Very wise indeed. Hate that for him. At least he was stand up enough to still commit via video.


----------



## Ivan (Oct 2, 2010)

Marrow Man said:


> Very wise indeed. Hate that for him. At least he was stand up enough to still commit via video.



He said that he would either come to Minneapolis or Piper could come to Saddleback and they could do a panel discussion. We may not agree with him on all points, but I believe he is a person of intergrity.


----------



## Semper Fidelis (Oct 2, 2010)

Well, from Warren's teaching, it is clear that the size of his Church is his imagination and willingness to dream big dreams.


----------



## DMcFadden (Oct 2, 2010)

Rich,

Where did he get his doctorate again?  Hmmmmm. Hint: According to Google Maps it is 5.5 miles and 12 minutes from me.


----------



## Ivan (Oct 3, 2010)

DMcFadden said:


> Rich,
> 
> Where did he get his doctorate again?  Hmmmmm. Hint: According to Google Maps it is 5.5 miles and 12 minutes from me.


 
Fuller Brush....er, I mean Seminary.


----------



## Michael (Oct 3, 2010)

3 Rick Warren quotes from DGNC10 [quotes collected from twitter posts from the conference]
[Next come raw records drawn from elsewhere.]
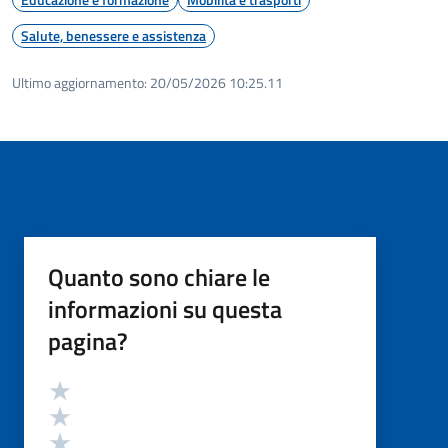
Salute, benessere e assistenza
Ultimo aggiornamento:
20/05/2026 10:25.11
Quanto sono chiare le
informazioni su questa
pagina?
Valutazione
Valuta 5 stelle su 5
Valuta 4 stelle su 5
Valuta 3 stelle su 5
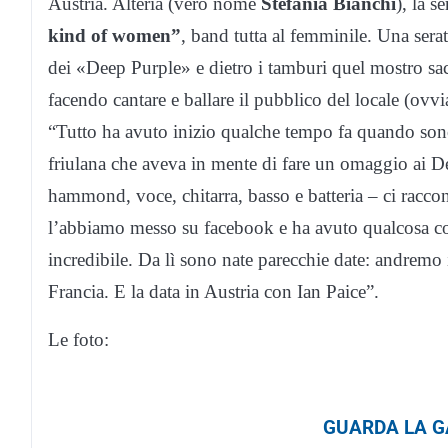
Austria. Alteria (vero nome
Stefania Bianchi
), la s
kind of women”
, band tutta al femminile. Una serat
dei «Deep Purple» e dietro i tamburi quel mostro sa
facendo cantare e ballare il pubblico del locale (ovv
“Tutto ha avuto inizio qualche tempo fa quando sono
friulana che aveva in mente di fare un omaggio ai 
hammond, voce, chitarra, basso e batteria – ci raccon
l’abbiamo messo su facebook e ha avuto qualcosa co
incredibile. Da lì sono nate parecchie date: andremo 
Francia. E la data in Austria con Ian Paice”.
Le foto:
GUARDA LA GA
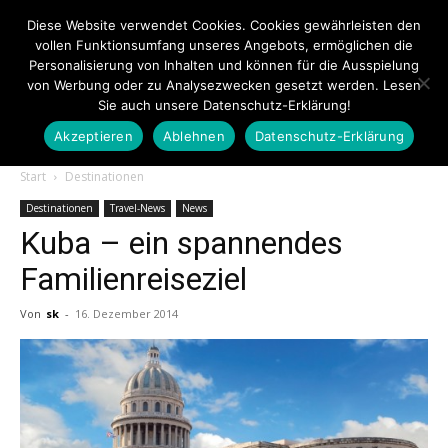
Diese Website verwendet Cookies. Cookies gewährleisten den
vollen Funktionsumfang unseres Angebots, ermöglichen die
Personalisierung von Inhalten und können für die Ausspielung
von Werbung oder zu Analysezwecken gesetzt werden. Lesen
Sie auch unsere Datenschutz-Erklärung!
Akzeptieren
Ablehnen
Datenschutz-Erklärung
Touristiknews.de
Start
Destinationen
Destinationen
Travel-News
News
Kuba – ein spannendes
|
Familienreiseziel
Von
sk
-
16. Dezember 2014
Touristiknews
und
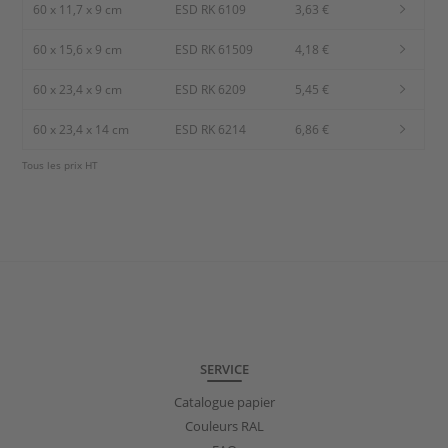
60 x 11,7 x 9 cm
ESD RK 6109
3,63 €
60 x 15,6 x 9 cm
ESD RK 61509
4,18 €
60 x 23,4 x 9 cm
ESD RK 6209
5,45 €
60 x 23,4 x 14 cm
ESD RK 6214
6,86 €
Tous les prix HT
SERVICE
Catalogue papier
Couleurs RAL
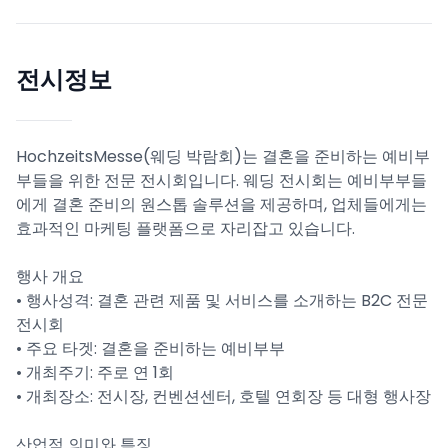
전시정보
HochzeitsMesse(웨딩 박람회)는 결혼을 준비하는 예비부
부들을 위한 전문 전시회입니다. 웨딩 전시회는 예비부부들
에게 결혼 준비의 원스톱 솔루션을 제공하며, 업체들에게는
효과적인 마케팅 플랫폼으로 자리잡고 있습니다.
행사 개요
• 행사성격: 결혼 관련 제품 및 서비스를 소개하는 B2C 전문
전시회
• 주요 타겟: 결혼을 준비하는 예비부부
• 개최주기: 주로 연 1회
• 개최장소: 전시장, 컨벤션센터, 호텔 연회장 등 대형 행사장
산업적 의미와 특징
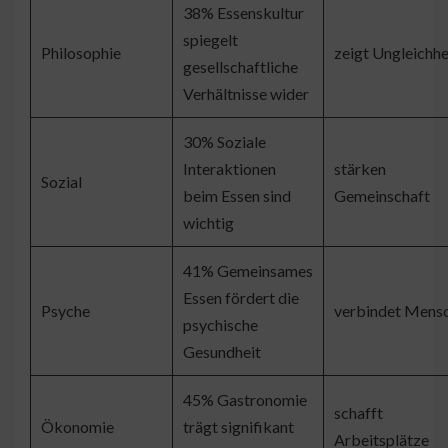
38% Essenskultur
spiegelt
Philosophie
zeigt Ungleichhe
gesellschaftliche
Verhältnisse wider
30% Soziale
Interaktionen
stärken
Sozial
beim Essen sind
Gemeinschaft
wichtig
41% Gemeinsames
Essen fördert die
Psyche
verbindet Mens
psychische
Gesundheit
45% Gastronomie
schafft
Ökonomie
trägt signifikant
Arbeitsplätze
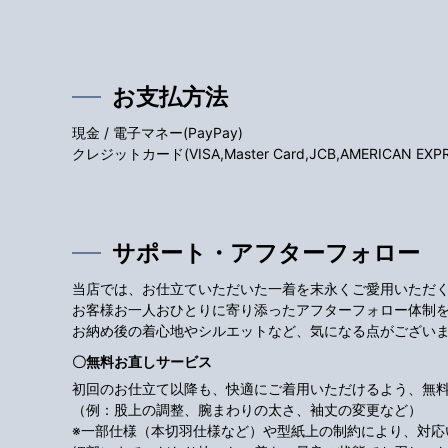
お支払方法
現金 / 電子マネー(PayPay)
クレジットカード(VISA,Master Card,JCB,AMERICAN EXPRES
サポート・アフターフォロー
当店では、お仕立ていただいた一着を末永くご愛用いただ
お客様お一人おひとりに寄り添ったアフターフォロー体制
お納め後の着心地やシルエットなど、気になる点がござい
〇無料お直しサービス
初回のお仕立て以降も、快適にご着用いただけるよう、無
（例：股上の調整、腕まわりの太さ、袖丈の変更など）
※一部仕様（本切羽仕様など）や型紙上の制約により、対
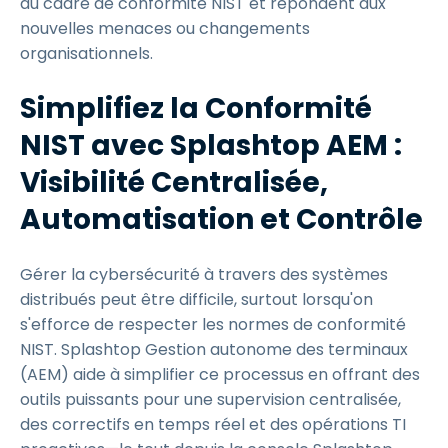
du cadre de conformité NIST et répondent aux
nouvelles menaces ou changements
organisationnels.
Simplifiez la Conformité
NIST avec Splashtop AEM :
Visibilité Centralisée,
Automatisation et Contrôle
Gérer la cybersécurité à travers des systèmes
distribués peut être difficile, surtout lorsqu'on
s'efforce de respecter les normes de conformité
NIST. Splashtop Gestion autonome des terminaux
(AEM) aide à simplifier ce processus en offrant des
outils puissants pour une supervision centralisée,
des correctifs en temps réel et des opérations TI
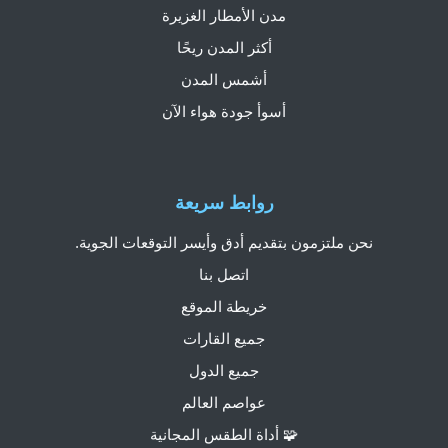
مدن الأمطار الغزيرة
أكثر المدن ريحًا
أشمس المدن
أسوأ جودة هواء الآن
روابط سريعة
نحن ملتزمون بتقديم أدق وأيسر التوقعات الجوية.
اتصل بنا
خريطة الموقع
جميع القارات
جميع الدول
عواصم العالم
🧩 أداة الطقس المجانية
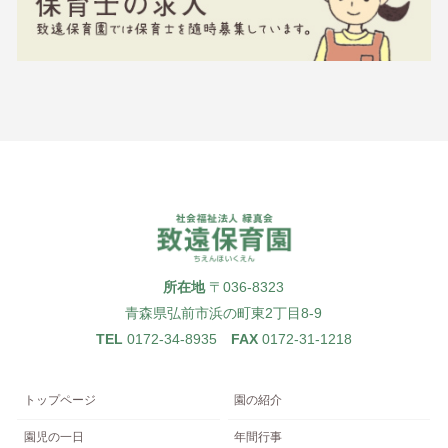
所在地
〒036-8323
青森県弘前市浜の町東2丁目8-9
TEL
0172-34-8935
FAX
0172-31-1218
トップページ
園の紹介
園児の一日
年間行事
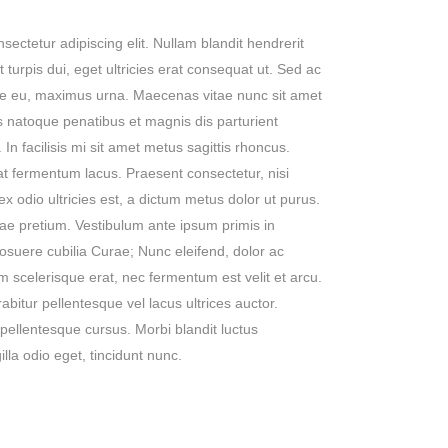
ectetur adipiscing elit. Nullam blandit hendrerit
turpis dui, eget ultricies erat consequat ut. Sed ac
ue eu, maximus urna. Maecenas vitae nunc sit amet
iis natoque penatibus et magnis dis parturient
In facilisis mi sit amet metus sagittis rhoncus.
at fermentum lacus. Praesent consectetur, nisi
x odio ultricies est, a dictum metus dolor ut purus.
ae pretium. Vestibulum ante ipsum primis in
 posuere cubilia Curae; Nunc eleifend, dolor ac
 scelerisque erat, nec fermentum est velit et arcu.
itur pellentesque vel lacus ultrices auctor.
 pellentesque cursus. Morbi blandit luctus
illa odio eget, tincidunt nunc.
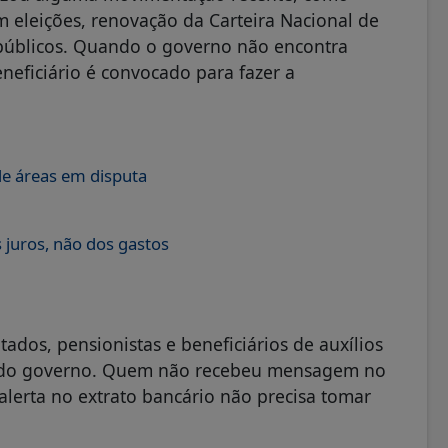
 eleições, renovação da Carteira Nacional de
públicos. Quando o governo não encontra
eficiário é convocado para fazer a
de áreas em disputa
 juros, não dos gastos
tados, pensionistas e beneficiários de auxílios
al do governo. Quem não recebeu mensagem no
alerta no extrato bancário não precisa tomar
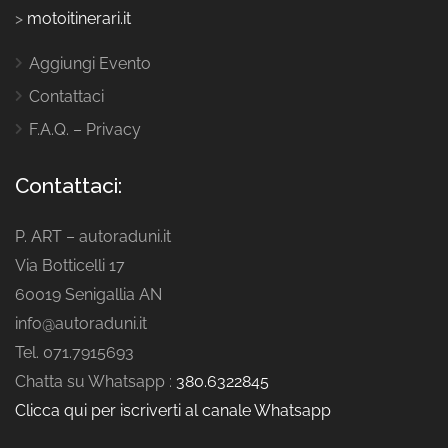
>
motoitinerari.it
Aggiungi Evento
Contattaci
F.A.Q. – Privacy
Contattaci:
P. ART – autoraduni.it
Via Botticelli 17
60019 Senigallia AN
info@autoraduni.it
Tel. 071.7915693
Chatta su Whatsapp :
380.6322845
Clicca qui per iscriverti al canale Whatsapp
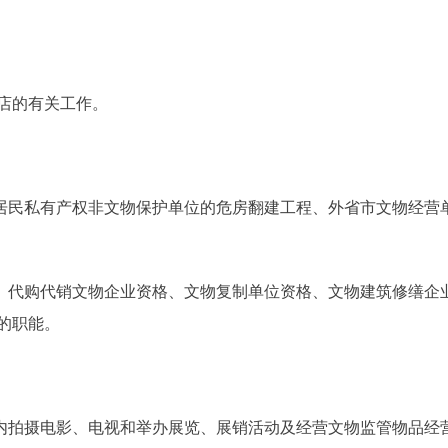
店的有关工作。
民私有产权非文物保护单位的危房翻建工程、外省市文物经营
代购代销文物企业资格、文物复制单位资格、文物建筑修缮企
销的职能。
拍摄电影、电视和举办展览、展销活动及经营文物监管物品经营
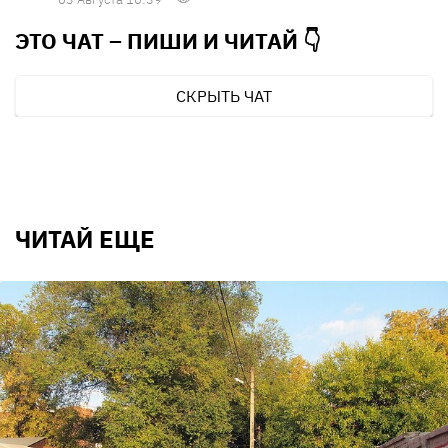
ЭТО ЧАТ – ПИШИ И
ЧИТАЙ 👇
СКРЫТЬ ЧАТ
ЧИТАЙ ЕЩЕ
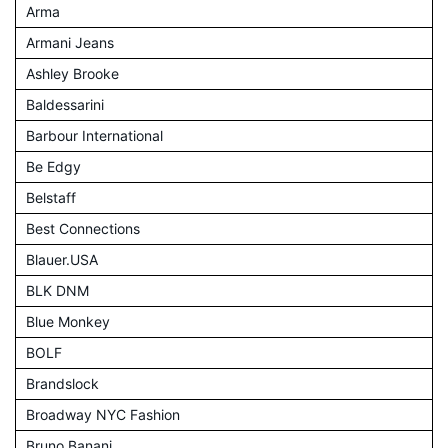
Arma
Armani Jeans
Ashley Brooke
Baldessarini
Barbour International
Be Edgy
Belstaff
Best Connections
Blauer.USA
BLK DNM
Blue Monkey
BOLF
Brandslock
Broadway NYC Fashion
Bruno Banani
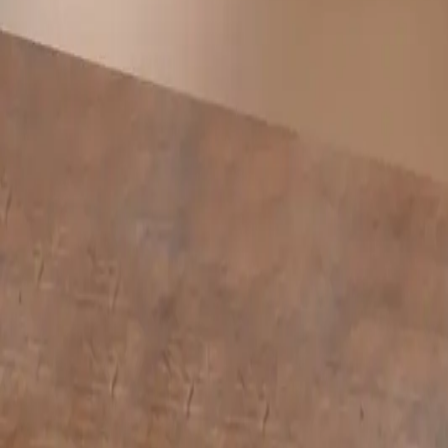
Selecione as opções acima para comprar.
Estoque disponível
Envio para todo o Brasil ·
Jomar Botões
Quantidade:
1 unidade
(+98 disponíveis)
Compra protegida
Cartão via Stripe
Descrição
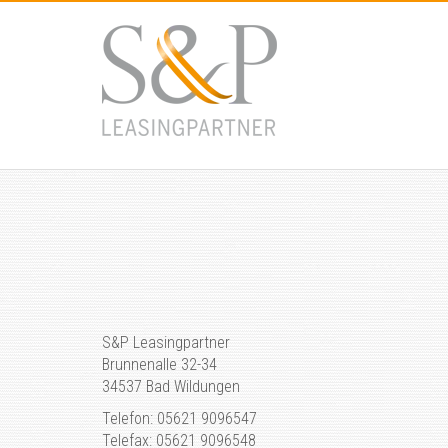
S&P Leasingpartner
Brunnenalle 32-34
34537 Bad Wildungen
Telefon: 05621 9096547
Telefax: 05621 9096548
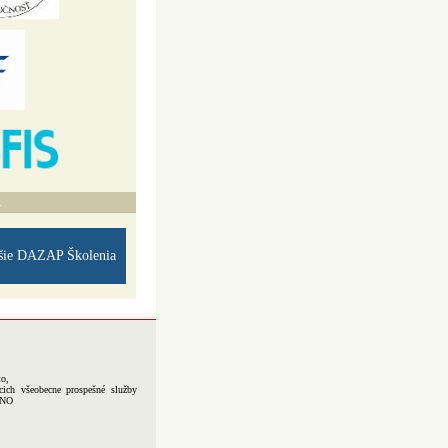
A
šie DAZAP Školenia
to,
cich všeobecne prospešné služby
-NO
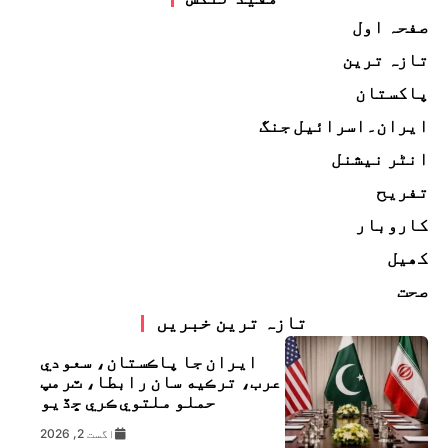
صفحہ اول
تازہ ترین
پاکستان
ایران۔اسرائیل جنگ
انٹر نیشنل
تفریح
کاروبار
کھیل
صحت
تازہ ترین خبریں
ايران جا پاڪستان، سعودي
عرب، ترڪيه سان رابطا، ٽرمپ
حملو ملتوي ڪري ڇڏيو
اگست 2, 2026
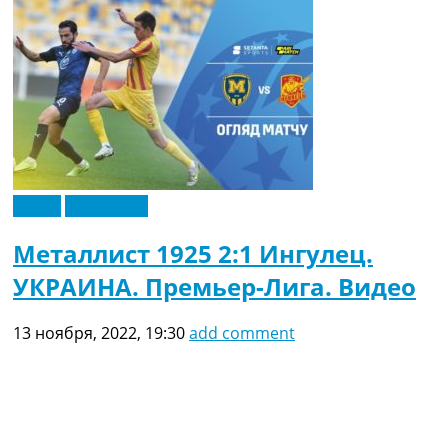
Видео
Эксклюзив
Металлист 1925 2:1 Ингулец.
УКРАИНА. Премьер-Лига. Видео
13 ноября, 2022, 19:30
add comment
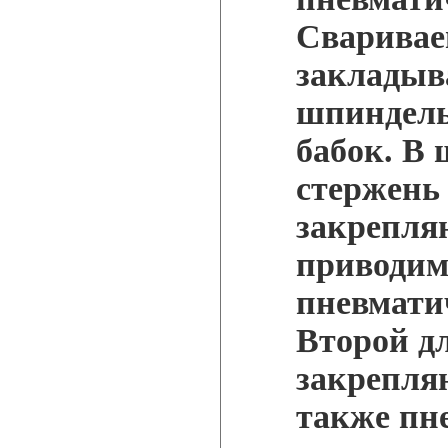
Сваривае
закладыв
шпиндель
бабок. В
стержень
закрепля
приводим
пневмати
Второй д
закрепля
также пн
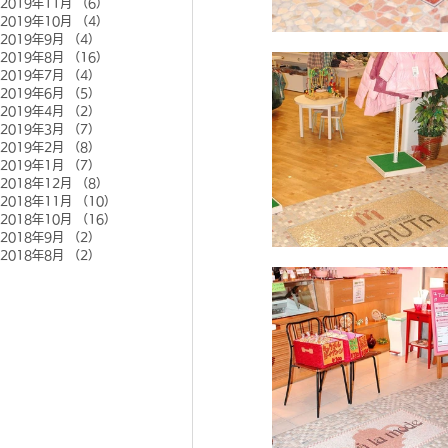
2019年11月
（6）
6件の記事
2019年10月
（4）
4件の記事
2019年9月
（4）
4件の記事
2019年8月
（16）
16件の記事
2019年7月
（4）
4件の記事
2019年6月
（5）
5件の記事
2019年4月
（2）
2件の記事
2019年3月
（7）
7件の記事
2019年2月
（8）
8件の記事
2019年1月
（7）
7件の記事
2018年12月
（8）
8件の記事
2018年11月
（10）
10件の記事
2018年10月
（16）
16件の記事
2018年9月
（2）
2件の記事
2018年8月
（2）
2件の記事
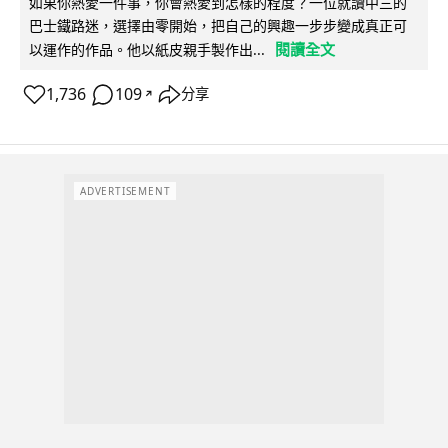
如果你熱愛一件事，你會熱愛到怎樣的程度？一位就讀中三的
巴士鐵路迷，選擇由零開始，把自己的興趣一步步變成真正可
閱讀全文
以運作的作品。他以紙皮親手製作出...
1,736
109
分享
↗
ADVERTISEMENT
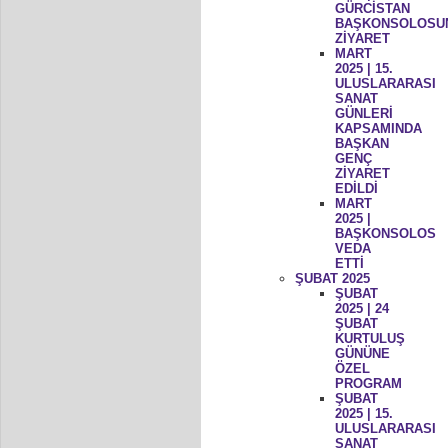
GÜRCİSTAN
BAŞKONSOLOSU
ZİYARET
MART
2025 | 15.
ULUSLARARASI
SANAT
GÜNLERİ
KAPSAMINDA
BAŞKAN
GENÇ
ZİYARET
EDİLDİ
MART
2025 |
BAŞKONSOLOS
VEDA
ETTİ
ŞUBAT 2025
ŞUBAT
2025 | 24
ŞUBAT
KURTULUŞ
GÜNÜNE
ÖZEL
PROGRAM
ŞUBAT
2025 | 15.
ULUSLARARASI
SANAT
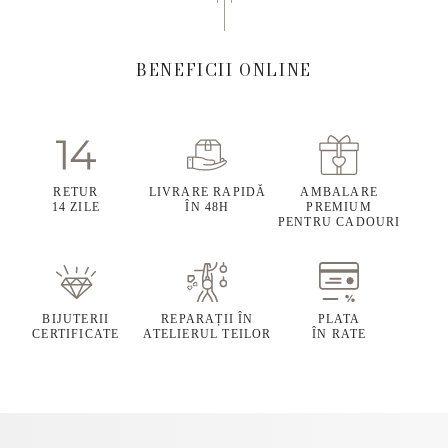
BENEFICII ONLINE
RETUR
LIVRARE RAPIDĂ
AMBALARE
14 ZILE
ÎN 48H
PREMIUM
PENTRU CADOURI
BIJUTERII
REPARAȚII ÎN
PLATA
CERTIFICATE
ATELIERUL TEILOR
ÎN RATE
"Try Jesus for 60 days or your money guaranteed back!"

"The biggest mistake that churches make is we think that sermons will produce spiritual maturity."

"Preaching and prayer doesn't grow a church."


----------



## N. Eshelman (Oct 3, 2010)

Michael said:


> 3 Rick Warren quotes from DGNC10 [quotes collected from twitter posts from the conference]
> 
> "Try Jesus for 60 days or your money guaranteed back!"
> 
> ...


 
The first quote is strange. 
The second quote is correct- Good, biblical, exegetical, Christ-centered, experiential, applicatory sermons produce spiritual maturity. 
The third is correct- Christ builds his church.... through preaching and prayer.


----------



## Ivan (Oct 3, 2010)

Didn't hear any of that.


----------



## Michael (Oct 3, 2010)

Ivan said:


> Didn't hear any of that.


I'm not there so you know better. Just going off of twitter feeds....


----------



## Ivan (Oct 3, 2010)

Not sure I know better but I didn't hear those statements from Warren. Believe me, if Warren had been here it would have been most interesting. From the way Piper said he would have liked to ask him some questions, I think some very pointed questions would have been asked Warren. It just didn't work out. Providence.


----------



## awretchsavedbygrace (Oct 7, 2010)

Michael, Rick Warren did not say those things at the conference. What happened is that LaneCh tweeted those quotes that Warren allegedly has said in the past and posted them on the Desiring God Conference tag on twitter. Thus, people thought they were said at the conference. But LaneCh was simply posting them to show people what Warren (allegedly) has said.


----------



## Michael (Oct 7, 2010)

awretchsavedbygrace said:


> Michael, Rick Warren did not say those things at the conference. What happened is that LaneCh tweeted those quotes that Warren allegedly has said in the past and posted them on the Desiring God Conference tag on twitter. Thus, people thought they were said at the conference. But LaneCh was simply posting them to show people what Warren (allegedly) has said.


 
I see. Thanks and sorry for the confusion.


----------